THE TASK: Exactly the lines starting at the line containing "M103,621l6,57 -53,7 -7,-58z" and ending at the line containing "M253,773l365,-40" are to be written out from the listing below, both included.

..........

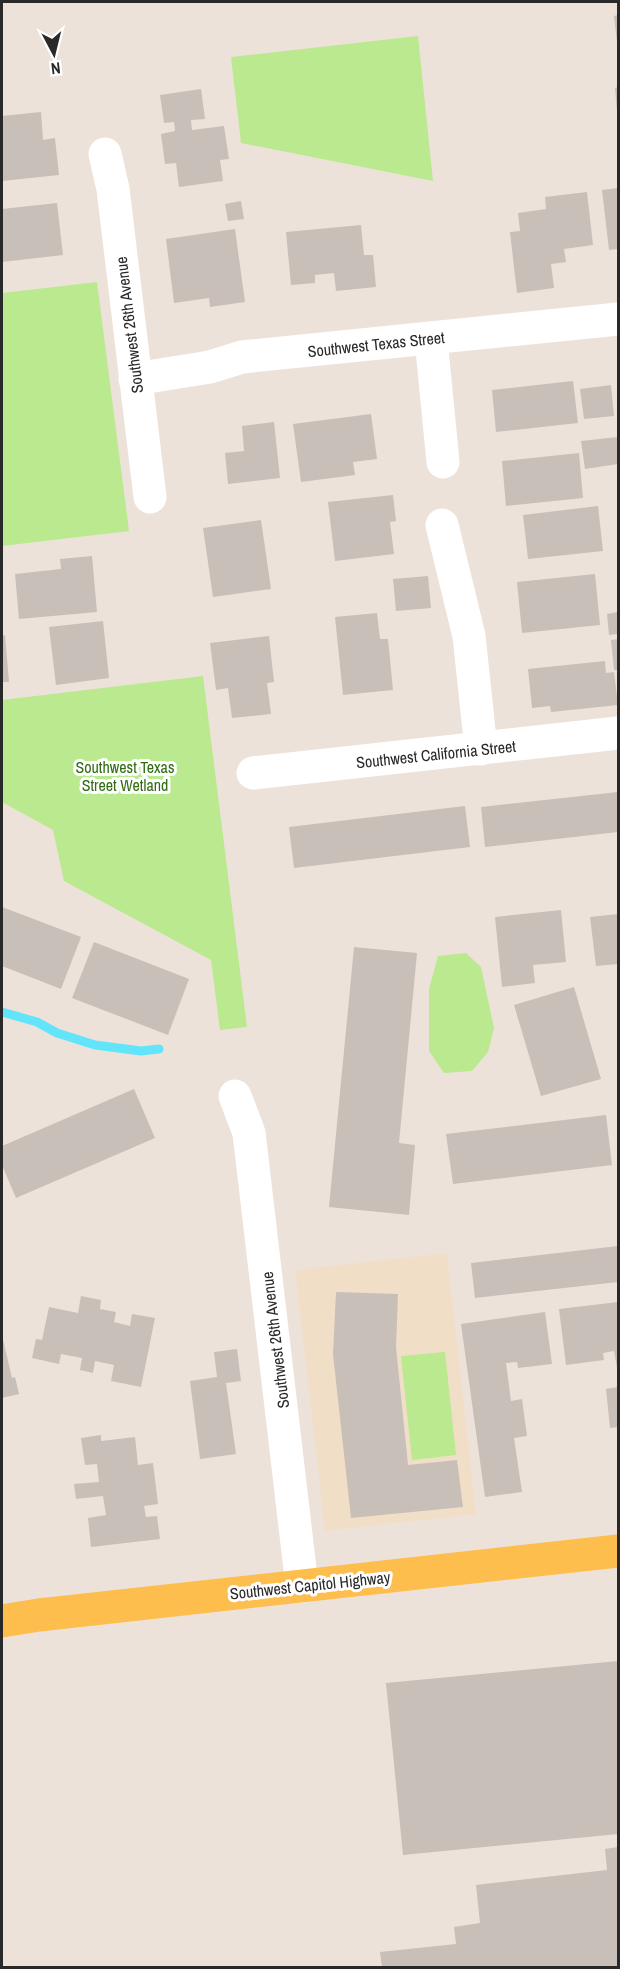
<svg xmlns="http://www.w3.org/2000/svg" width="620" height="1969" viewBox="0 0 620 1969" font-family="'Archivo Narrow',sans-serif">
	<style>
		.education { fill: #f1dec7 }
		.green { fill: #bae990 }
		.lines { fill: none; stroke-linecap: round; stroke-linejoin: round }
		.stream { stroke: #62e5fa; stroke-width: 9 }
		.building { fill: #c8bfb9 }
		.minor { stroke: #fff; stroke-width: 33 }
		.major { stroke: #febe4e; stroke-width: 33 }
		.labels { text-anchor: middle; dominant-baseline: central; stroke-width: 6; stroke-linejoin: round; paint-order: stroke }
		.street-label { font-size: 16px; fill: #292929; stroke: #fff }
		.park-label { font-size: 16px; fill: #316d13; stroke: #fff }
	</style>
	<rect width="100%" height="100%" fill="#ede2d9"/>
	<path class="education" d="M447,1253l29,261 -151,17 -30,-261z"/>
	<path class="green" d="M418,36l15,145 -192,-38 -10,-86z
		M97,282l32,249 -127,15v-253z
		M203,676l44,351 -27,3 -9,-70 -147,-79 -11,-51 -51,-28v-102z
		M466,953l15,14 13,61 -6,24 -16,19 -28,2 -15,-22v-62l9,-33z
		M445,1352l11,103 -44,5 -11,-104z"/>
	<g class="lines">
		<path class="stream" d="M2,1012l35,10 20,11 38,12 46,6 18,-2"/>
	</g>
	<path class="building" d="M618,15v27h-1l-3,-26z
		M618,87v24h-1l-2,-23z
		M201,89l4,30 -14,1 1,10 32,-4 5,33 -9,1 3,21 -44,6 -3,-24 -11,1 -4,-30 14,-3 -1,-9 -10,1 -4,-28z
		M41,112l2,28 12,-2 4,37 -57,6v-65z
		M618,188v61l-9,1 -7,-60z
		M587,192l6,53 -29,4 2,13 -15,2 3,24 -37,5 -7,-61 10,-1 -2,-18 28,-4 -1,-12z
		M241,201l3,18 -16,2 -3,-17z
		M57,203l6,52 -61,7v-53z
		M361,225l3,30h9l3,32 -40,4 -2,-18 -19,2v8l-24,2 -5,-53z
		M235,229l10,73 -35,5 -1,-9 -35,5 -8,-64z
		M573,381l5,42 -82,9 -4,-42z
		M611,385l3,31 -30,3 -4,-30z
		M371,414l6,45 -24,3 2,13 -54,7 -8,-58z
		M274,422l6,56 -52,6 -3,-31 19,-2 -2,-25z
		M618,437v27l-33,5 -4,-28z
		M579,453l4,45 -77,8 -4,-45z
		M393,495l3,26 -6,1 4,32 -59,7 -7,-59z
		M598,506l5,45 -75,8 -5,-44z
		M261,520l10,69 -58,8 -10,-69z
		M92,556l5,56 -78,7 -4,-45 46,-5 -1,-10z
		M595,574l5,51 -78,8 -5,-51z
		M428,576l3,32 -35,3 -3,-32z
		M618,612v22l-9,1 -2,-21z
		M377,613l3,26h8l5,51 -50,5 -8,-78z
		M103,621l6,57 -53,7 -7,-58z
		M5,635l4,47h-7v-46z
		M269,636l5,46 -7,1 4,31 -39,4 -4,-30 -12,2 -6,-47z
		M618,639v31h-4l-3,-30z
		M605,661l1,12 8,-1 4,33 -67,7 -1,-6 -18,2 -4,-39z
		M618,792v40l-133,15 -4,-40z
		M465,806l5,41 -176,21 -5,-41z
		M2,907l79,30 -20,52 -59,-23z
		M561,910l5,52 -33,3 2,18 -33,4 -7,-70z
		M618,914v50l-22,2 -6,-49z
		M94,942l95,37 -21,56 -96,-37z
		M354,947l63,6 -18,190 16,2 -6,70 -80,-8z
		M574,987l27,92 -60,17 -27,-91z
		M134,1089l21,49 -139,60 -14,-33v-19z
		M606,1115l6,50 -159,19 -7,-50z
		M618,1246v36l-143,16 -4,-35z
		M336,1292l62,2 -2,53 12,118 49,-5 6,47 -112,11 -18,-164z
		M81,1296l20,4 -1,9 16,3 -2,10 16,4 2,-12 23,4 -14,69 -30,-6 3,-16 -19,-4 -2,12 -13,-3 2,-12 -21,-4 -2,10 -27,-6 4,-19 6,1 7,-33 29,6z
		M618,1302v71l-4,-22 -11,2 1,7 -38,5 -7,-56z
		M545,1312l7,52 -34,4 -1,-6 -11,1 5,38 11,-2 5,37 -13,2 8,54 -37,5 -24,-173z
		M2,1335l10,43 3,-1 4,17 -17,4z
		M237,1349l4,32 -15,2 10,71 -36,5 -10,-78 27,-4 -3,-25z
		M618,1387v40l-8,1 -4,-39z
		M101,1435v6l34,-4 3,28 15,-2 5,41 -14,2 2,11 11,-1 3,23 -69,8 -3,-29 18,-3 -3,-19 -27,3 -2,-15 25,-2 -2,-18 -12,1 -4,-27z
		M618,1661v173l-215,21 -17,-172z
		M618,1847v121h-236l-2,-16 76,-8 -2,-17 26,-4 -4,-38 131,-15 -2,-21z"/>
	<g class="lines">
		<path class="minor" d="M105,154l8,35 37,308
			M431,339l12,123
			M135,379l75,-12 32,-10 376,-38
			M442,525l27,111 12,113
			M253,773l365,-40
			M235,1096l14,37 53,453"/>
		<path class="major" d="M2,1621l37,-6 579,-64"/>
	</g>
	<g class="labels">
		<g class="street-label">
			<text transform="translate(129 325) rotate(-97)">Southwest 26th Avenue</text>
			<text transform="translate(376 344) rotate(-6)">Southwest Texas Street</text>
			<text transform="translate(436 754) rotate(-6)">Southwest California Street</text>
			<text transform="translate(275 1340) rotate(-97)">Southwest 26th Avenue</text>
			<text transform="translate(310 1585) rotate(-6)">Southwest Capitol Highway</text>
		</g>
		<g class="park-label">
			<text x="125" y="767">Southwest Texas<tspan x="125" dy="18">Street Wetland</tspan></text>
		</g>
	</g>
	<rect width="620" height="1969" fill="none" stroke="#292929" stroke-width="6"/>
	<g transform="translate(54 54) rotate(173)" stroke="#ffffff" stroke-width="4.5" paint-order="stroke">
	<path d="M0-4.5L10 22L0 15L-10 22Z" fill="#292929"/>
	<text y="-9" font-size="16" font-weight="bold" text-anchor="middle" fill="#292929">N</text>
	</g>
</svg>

..........

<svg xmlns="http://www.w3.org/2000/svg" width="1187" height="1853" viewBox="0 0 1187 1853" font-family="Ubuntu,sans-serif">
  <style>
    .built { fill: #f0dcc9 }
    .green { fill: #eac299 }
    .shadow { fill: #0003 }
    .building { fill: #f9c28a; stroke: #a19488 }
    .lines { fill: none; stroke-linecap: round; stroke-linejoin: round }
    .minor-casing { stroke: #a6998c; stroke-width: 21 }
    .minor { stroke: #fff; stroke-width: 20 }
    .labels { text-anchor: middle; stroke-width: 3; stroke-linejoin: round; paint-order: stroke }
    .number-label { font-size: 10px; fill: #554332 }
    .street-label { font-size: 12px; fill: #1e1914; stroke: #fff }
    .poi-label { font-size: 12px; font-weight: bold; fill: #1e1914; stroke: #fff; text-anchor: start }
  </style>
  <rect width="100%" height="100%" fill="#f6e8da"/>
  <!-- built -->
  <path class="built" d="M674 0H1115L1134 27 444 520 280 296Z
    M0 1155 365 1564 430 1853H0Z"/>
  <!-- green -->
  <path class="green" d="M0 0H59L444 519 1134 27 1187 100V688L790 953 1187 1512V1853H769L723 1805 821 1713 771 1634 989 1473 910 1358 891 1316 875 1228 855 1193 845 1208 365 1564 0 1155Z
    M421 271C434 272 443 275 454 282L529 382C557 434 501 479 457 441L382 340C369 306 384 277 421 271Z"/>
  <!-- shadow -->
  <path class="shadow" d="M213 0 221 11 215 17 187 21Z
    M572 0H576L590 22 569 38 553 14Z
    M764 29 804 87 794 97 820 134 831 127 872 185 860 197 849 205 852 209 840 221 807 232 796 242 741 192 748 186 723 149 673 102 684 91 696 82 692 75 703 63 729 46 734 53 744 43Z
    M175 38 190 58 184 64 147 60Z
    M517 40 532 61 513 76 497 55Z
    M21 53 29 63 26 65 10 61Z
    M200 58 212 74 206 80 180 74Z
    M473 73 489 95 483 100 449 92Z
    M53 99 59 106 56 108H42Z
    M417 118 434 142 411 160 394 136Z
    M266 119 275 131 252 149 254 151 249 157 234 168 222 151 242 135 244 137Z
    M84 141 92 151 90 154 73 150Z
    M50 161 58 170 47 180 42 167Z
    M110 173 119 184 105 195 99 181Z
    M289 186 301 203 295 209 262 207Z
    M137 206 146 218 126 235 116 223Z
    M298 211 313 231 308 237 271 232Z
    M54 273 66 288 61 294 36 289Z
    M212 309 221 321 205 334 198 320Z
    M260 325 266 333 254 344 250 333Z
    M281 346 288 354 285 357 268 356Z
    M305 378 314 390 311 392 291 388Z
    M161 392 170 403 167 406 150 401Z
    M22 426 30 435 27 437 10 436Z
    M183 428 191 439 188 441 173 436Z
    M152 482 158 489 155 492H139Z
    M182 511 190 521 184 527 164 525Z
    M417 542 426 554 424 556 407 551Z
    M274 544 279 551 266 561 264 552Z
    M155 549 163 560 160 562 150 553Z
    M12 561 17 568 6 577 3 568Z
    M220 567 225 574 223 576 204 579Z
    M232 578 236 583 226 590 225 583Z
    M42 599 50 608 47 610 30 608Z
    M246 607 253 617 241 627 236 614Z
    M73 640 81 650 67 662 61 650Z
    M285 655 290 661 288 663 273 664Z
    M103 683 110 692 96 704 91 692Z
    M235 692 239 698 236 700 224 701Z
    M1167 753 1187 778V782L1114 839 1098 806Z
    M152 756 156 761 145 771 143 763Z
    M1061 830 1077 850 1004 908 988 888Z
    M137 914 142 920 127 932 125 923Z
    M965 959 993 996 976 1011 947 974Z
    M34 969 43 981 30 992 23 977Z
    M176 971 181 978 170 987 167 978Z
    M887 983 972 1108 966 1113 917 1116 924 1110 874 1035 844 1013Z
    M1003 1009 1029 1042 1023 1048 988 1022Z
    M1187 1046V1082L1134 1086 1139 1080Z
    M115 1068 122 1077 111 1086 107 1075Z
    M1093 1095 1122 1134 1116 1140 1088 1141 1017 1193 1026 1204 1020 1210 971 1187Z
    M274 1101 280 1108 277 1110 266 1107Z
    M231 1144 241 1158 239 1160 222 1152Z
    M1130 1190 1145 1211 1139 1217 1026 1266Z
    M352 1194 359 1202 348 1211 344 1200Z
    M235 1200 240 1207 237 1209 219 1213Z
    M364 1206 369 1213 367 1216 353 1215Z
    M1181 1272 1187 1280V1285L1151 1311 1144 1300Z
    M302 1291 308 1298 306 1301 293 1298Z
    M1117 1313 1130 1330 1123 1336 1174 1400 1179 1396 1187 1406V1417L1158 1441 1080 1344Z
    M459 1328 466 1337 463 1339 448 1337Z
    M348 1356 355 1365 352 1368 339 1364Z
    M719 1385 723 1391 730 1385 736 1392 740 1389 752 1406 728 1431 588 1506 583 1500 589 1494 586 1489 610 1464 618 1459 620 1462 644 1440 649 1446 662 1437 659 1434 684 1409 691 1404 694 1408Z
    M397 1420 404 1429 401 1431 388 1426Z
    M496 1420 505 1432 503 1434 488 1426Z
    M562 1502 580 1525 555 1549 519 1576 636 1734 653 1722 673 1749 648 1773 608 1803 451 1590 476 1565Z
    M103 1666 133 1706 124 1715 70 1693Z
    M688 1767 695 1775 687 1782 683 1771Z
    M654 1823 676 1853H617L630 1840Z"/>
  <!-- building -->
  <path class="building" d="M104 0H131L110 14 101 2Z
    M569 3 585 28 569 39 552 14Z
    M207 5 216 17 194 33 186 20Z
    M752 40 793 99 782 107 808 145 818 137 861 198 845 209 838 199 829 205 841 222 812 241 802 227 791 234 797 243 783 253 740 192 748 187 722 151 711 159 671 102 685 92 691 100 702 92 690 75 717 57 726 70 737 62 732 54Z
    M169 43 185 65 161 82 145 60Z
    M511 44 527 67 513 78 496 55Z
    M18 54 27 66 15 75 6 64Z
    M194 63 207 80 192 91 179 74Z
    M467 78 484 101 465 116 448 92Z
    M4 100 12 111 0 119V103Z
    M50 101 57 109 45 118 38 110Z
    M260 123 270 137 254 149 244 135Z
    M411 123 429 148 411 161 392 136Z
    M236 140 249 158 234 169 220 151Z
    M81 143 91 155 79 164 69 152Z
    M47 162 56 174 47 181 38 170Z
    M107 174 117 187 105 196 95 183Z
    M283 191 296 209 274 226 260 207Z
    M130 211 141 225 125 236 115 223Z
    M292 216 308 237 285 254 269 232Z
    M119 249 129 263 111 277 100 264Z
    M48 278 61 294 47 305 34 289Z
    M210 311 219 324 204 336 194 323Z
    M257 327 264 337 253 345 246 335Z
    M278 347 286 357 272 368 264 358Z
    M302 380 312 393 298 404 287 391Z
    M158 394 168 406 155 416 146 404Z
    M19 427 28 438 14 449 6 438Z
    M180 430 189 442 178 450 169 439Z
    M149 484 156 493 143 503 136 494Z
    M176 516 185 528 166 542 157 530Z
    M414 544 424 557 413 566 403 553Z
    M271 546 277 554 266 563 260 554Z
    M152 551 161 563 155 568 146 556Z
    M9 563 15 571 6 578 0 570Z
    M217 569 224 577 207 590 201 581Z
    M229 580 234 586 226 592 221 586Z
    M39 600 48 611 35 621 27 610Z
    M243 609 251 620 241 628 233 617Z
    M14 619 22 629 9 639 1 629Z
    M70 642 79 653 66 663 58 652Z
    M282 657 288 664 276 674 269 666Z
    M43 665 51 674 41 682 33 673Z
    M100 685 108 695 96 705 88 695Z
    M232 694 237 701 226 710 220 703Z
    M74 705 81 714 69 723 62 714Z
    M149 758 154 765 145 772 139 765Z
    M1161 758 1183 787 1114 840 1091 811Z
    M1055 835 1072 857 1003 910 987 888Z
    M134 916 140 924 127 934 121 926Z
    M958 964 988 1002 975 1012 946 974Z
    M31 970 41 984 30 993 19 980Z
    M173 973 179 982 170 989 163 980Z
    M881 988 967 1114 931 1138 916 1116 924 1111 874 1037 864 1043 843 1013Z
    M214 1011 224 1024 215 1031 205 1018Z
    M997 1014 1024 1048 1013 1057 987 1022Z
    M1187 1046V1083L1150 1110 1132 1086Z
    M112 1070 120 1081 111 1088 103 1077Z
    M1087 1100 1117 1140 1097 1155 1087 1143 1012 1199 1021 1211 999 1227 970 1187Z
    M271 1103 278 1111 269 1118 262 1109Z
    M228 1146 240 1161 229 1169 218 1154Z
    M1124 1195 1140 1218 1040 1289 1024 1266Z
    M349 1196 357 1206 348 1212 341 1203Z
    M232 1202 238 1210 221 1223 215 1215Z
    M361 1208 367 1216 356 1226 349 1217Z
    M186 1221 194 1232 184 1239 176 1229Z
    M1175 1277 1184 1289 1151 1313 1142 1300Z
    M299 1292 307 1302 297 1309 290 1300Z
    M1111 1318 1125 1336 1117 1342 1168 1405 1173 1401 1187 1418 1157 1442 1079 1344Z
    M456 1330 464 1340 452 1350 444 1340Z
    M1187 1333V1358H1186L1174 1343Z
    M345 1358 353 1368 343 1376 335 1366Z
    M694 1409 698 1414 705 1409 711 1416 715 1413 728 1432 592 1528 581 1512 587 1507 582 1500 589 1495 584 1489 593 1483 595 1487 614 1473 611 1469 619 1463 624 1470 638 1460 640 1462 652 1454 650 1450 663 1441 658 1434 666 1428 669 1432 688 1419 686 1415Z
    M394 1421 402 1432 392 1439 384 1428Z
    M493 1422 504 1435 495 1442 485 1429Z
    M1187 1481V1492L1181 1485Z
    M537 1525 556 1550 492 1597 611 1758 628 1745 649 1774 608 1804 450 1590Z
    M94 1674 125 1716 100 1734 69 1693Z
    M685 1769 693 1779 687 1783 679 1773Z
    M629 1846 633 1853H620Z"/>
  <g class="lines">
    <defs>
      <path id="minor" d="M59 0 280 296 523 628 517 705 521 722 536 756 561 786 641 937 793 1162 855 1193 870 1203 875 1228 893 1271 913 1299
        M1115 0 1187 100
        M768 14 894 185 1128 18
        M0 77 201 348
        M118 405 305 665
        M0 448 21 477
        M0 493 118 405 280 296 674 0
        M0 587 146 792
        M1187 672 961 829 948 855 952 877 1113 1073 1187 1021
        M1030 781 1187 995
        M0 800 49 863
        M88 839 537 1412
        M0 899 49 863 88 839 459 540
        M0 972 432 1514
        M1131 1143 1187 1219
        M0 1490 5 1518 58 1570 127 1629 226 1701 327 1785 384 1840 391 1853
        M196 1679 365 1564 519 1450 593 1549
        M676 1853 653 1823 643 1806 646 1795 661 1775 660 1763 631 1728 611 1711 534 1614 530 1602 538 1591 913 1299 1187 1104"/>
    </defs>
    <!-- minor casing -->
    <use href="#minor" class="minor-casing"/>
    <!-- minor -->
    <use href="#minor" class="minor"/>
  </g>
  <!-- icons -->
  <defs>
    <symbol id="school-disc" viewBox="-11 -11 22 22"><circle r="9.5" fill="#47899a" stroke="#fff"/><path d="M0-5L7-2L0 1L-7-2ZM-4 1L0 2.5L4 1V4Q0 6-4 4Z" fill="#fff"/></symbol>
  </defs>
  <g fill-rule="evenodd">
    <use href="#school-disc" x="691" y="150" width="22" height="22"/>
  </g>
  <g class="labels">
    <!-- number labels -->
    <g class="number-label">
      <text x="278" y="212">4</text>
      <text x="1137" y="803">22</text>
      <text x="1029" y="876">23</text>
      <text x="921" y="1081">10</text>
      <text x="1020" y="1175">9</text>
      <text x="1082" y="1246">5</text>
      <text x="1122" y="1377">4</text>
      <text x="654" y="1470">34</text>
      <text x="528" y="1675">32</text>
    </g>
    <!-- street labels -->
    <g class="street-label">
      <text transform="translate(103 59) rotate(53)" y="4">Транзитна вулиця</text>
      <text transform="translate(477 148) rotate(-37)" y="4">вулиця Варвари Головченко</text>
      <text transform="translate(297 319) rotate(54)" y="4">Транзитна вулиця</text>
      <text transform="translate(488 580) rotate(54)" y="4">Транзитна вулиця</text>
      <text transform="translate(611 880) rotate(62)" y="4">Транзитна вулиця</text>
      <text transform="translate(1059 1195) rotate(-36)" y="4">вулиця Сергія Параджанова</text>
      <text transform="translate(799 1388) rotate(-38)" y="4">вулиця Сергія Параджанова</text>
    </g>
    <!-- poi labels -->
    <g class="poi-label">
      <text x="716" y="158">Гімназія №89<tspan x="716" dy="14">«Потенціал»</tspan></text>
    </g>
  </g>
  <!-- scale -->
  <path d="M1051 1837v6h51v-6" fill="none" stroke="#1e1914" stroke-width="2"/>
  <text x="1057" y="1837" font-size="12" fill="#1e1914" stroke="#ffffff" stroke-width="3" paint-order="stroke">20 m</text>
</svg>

..........

ANSWER SECTION:
		M103,621l6,57 -53,7 -7,-58z
		M5,635l4,47h-7v-46z
		M269,636l5,46 -7,1 4,31 -39,4 -4,-30 -12,2 -6,-47z
		M618,639v31h-4l-3,-30z
		M605,661l1,12 8,-1 4,33 -67,7 -1,-6 -18,2 -4,-39z
		M618,792v40l-133,15 -4,-40z
		M465,806l5,41 -176,21 -5,-41z
		M2,907l79,30 -20,52 -59,-23z
		M561,910l5,52 -33,3 2,18 -33,4 -7,-70z
		M618,914v50l-22,2 -6,-49z
		M94,942l95,37 -21,56 -96,-37z
		M354,947l63,6 -18,190 16,2 -6,70 -80,-8z
		M574,987l27,92 -60,17 -27,-91z
		M134,1089l21,49 -139,60 -14,-33v-19z
		M606,1115l6,50 -159,19 -7,-50z
		M618,1246v36l-143,16 -4,-35z
		M336,1292l62,2 -2,53 12,118 49,-5 6,47 -112,11 -18,-164z
		M81,1296l20,4 -1,9 16,3 -2,10 16,4 2,-12 23,4 -14,69 -30,-6 3,-16 -19,-4 -2,12 -13,-3 2,-12 -21,-4 -2,10 -27,-6 4,-19 6,1 7,-33 29,6z
		M618,1302v71l-4,-22 -11,2 1,7 -38,5 -7,-56z
		M545,1312l7,52 -34,4 -1,-6 -11,1 5,38 11,-2 5,37 -13,2 8,54 -37,5 -24,-173z
		M2,1335l10,43 3,-1 4,17 -17,4z
		M237,1349l4,32 -15,2 10,71 -36,5 -10,-78 27,-4 -3,-25z
		M618,1387v40l-8,1 -4,-39z
		M101,1435v6l34,-4 3,28 15,-2 5,41 -14,2 2,11 11,-1 3,23 -69,8 -3,-29 18,-3 -3,-19 -27,3 -2,-15 25,-2 -2,-18 -12,1 -4,-27z
		M618,1661v173l-215,21 -17,-172z
		M618,1847v121h-236l-2,-16 76,-8 -2,-17 26,-4 -4,-38 131,-15 -2,-21z"/>
	<g class="lines">
		<path class="minor" d="M105,154l8,35 37,308
			M431,339l12,123
			M135,379l75,-12 32,-10 376,-38
			M442,525l27,111 12,113
			M253,773l365,-40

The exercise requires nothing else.